Build a Media Analysis Dashboard with Python & Cloudinary

#python

In this tutorial, we'll build a media library and content analysis dashboard with Python & Cloudinary.

First, you'll learn how to work with the Cloudinary API to upload, store, and automatically tag images, and also how to retrieve images again and search for specific tags.

Then, we go on and build a web app using Streamlit. The app contains an image gallery that allows for filtering by tags, and also an interactive dashboard built with Plotly.

You can either read the article or watch the video here:

Set up and configure Cloudinary

Everything in this tutorial can be achieved with the free tier. You can signup for free here. Next, create a new project and install the Cloudinary Python SDK and python-dotenv:

pip install cloudinary python-dotenv

Then, create a .env file with the CLOUDINARY_URL that you find in your Dashboard. The same steps are also explained in this Python quick start guide.

CLOUDINARY_URL=cloudinary://<api_key>:<api_secret>@<cloud_name>

Upload images with Cloudinary and Python

Let's learn how to work with the Cloudinary Python SDK. Create a file named cloudinary_service.py, configure Cloudinary, and define a helper function to upload an image:

from dotenv import load_dotenv
load_dotenv()

import pathlib

import cloudinary
import cloudinary.uploader
import cloudinary.api

config = cloudinary.config(secure=True)

def upload_image(filename, folder="my_photos"):
stem = pathlib.Path(filename).stem
res = cloudinary.uploader.upload(filename,
public_id=stem,
folder=folder)
return res

You can now call upload_image() with an image or video filename and it will upload the file and store it in your Cloudinary Media Library.

Automatically tag images with Cloudinary

To enable auto-tagging, we need to enable the Cloudinary AI Content Analysis Add-on in our Dashboard. You can subscribe to the free plan and then add this function to upload and tag images or videos:

Tip: You can also play around with other Add-ons. E.g., the Google Auto Tagging Add-on can also be used for image tagging.

def upload_and_tag_image(filename, folder="my_photos"):
stem = pathlib.Path(filename).stem
res = cloudinary.uploader.upload(
filename,
public_id=stem,
folder=folder,
detection="openimages",
auto_tagging=0.25,
)
return res

Upload and tag all images in a folder

To upload and tag all images in a folder, we need to iterate over all files. Add the following helper function that relies on the upload_and_tag_image function. You can modify the supported_files tuple to include all the file types you want.

import os

supported_files = (".png", ".jpg", ".jpeg", ".heic")

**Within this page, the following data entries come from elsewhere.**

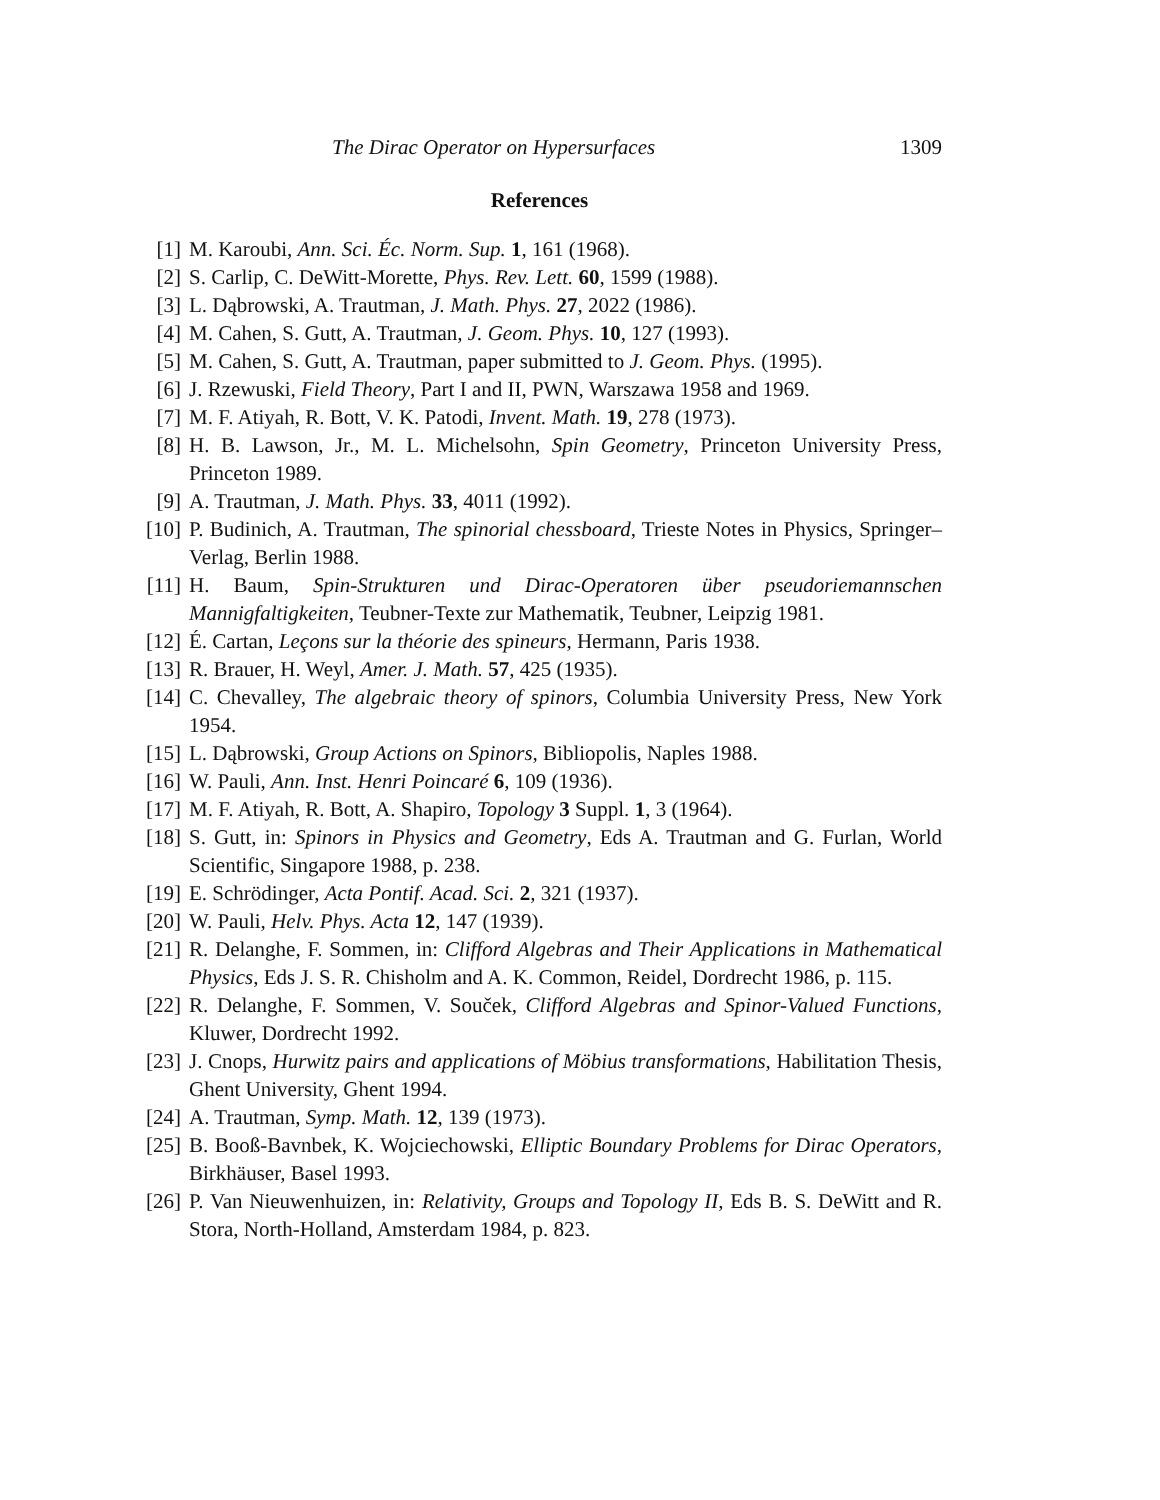The Dirac Operator on Hypersurfaces 1309
References
[1] M. Karoubi, Ann. Sci. Éc. Norm. Sup. 1, 161 (1968).
[2] S. Carlip, C. DeWitt-Morette, Phys. Rev. Lett. 60, 1599 (1988).
[3] L. Dąbrowski, A. Trautman, J. Math. Phys. 27, 2022 (1986).
[4] M. Cahen, S. Gutt, A. Trautman, J. Geom. Phys. 10, 127 (1993).
[5] M. Cahen, S. Gutt, A. Trautman, paper submitted to J. Geom. Phys. (1995).
[6] J. Rzewuski, Field Theory, Part I and II, PWN, Warszawa 1958 and 1969.
[7] M. F. Atiyah, R. Bott, V. K. Patodi, Invent. Math. 19, 278 (1973).
[8] H. B. Lawson, Jr., M. L. Michelsohn, Spin Geometry, Princeton University Press, Princeton 1989.
[9] A. Trautman, J. Math. Phys. 33, 4011 (1992).
[10] P. Budinich, A. Trautman, The spinorial chessboard, Trieste Notes in Physics, Springer–Verlag, Berlin 1988.
[11] H. Baum, Spin-Strukturen und Dirac-Operatoren über pseudoriemannschen Mannigfaltigkeiten, Teubner-Texte zur Mathematik, Teubner, Leipzig 1981.
[12] É. Cartan, Leçons sur la théorie des spineurs, Hermann, Paris 1938.
[13] R. Brauer, H. Weyl, Amer. J. Math. 57, 425 (1935).
[14] C. Chevalley, The algebraic theory of spinors, Columbia University Press, New York 1954.
[15] L. Dąbrowski, Group Actions on Spinors, Bibliopolis, Naples 1988.
[16] W. Pauli, Ann. Inst. Henri Poincaré 6, 109 (1936).
[17] M. F. Atiyah, R. Bott, A. Shapiro, Topology 3 Suppl. 1, 3 (1964).
[18] S. Gutt, in: Spinors in Physics and Geometry, Eds A. Trautman and G. Furlan, World Scientific, Singapore 1988, p. 238.
[19] E. Schrödinger, Acta Pontif. Acad. Sci. 2, 321 (1937).
[20] W. Pauli, Helv. Phys. Acta 12, 147 (1939).
[21] R. Delanghe, F. Sommen, in: Clifford Algebras and Their Applications in Mathematical Physics, Eds J. S. R. Chisholm and A. K. Common, Reidel, Dordrecht 1986, p. 115.
[22] R. Delanghe, F. Sommen, V. Souček, Clifford Algebras and Spinor-Valued Functions, Kluwer, Dordrecht 1992.
[23] J. Cnops, Hurwitz pairs and applications of Möbius transformations, Habilitation Thesis, Ghent University, Ghent 1994.
[24] A. Trautman, Symp. Math. 12, 139 (1973).
[25] B. Booß-Bavnbek, K. Wojciechowski, Elliptic Boundary Problems for Dirac Operators, Birkhäuser, Basel 1993.
[26] P. Van Nieuwenhuizen, in: Relativity, Groups and Topology II, Eds B. S. DeWitt and R. Stora, North-Holland, Amsterdam 1984, p. 823.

def upload_folder(folder_name):
n = 0
for file in sorted(os.listdir(folder_name)):
if pathlib.Path(file).suffix.lower() in supported_files:
try:
print(file)
upload_and_tag_image(folder_name + "/" + file)
n += 1
except Exception as e:
print("failed for ", file)
print(e)
print(n, " photos uploaded")

Then, you only need to prepare a folder with all images you want to upload and call the upload_folder() function. Congrats! You can now automatically upload, store, and tag your images. Let's learn how to retrieve the images again and build a nice-looking app around them.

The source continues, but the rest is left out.